Saved entries
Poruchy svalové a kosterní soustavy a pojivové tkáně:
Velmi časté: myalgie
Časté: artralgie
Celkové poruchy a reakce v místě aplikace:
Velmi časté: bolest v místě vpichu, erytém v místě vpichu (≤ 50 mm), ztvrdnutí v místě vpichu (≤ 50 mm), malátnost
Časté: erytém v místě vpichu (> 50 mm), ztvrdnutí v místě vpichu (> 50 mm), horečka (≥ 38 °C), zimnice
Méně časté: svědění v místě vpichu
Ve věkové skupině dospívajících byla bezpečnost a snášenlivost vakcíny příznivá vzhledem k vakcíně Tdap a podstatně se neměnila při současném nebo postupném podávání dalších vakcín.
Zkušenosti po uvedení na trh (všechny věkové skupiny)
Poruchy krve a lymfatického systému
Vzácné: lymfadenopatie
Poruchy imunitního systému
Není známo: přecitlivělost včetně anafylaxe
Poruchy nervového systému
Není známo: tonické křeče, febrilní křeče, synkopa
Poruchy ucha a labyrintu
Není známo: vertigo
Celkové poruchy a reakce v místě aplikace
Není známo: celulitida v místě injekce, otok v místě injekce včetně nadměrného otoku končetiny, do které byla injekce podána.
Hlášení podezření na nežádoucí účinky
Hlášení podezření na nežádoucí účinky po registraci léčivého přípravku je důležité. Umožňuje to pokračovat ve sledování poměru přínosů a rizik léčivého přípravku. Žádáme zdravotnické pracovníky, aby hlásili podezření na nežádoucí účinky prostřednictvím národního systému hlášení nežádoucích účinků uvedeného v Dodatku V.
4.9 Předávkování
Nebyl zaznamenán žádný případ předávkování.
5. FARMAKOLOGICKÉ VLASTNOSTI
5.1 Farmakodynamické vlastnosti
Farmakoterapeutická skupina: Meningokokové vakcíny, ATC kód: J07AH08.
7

Try it: The response must contain exactly the lines from the one with "Nebyl zaznamenán žádný případ předávkování." to the end of the entries above, both included, and nothing more.

Response:
Nebyl zaznamenán žádný případ předávkování.
5. FARMAKOLOGICKÉ VLASTNOSTI
5.1 Farmakodynamické vlastnosti
Farmakoterapeutická skupina: Meningokokové vakcíny, ATC kód: J07AH08.
7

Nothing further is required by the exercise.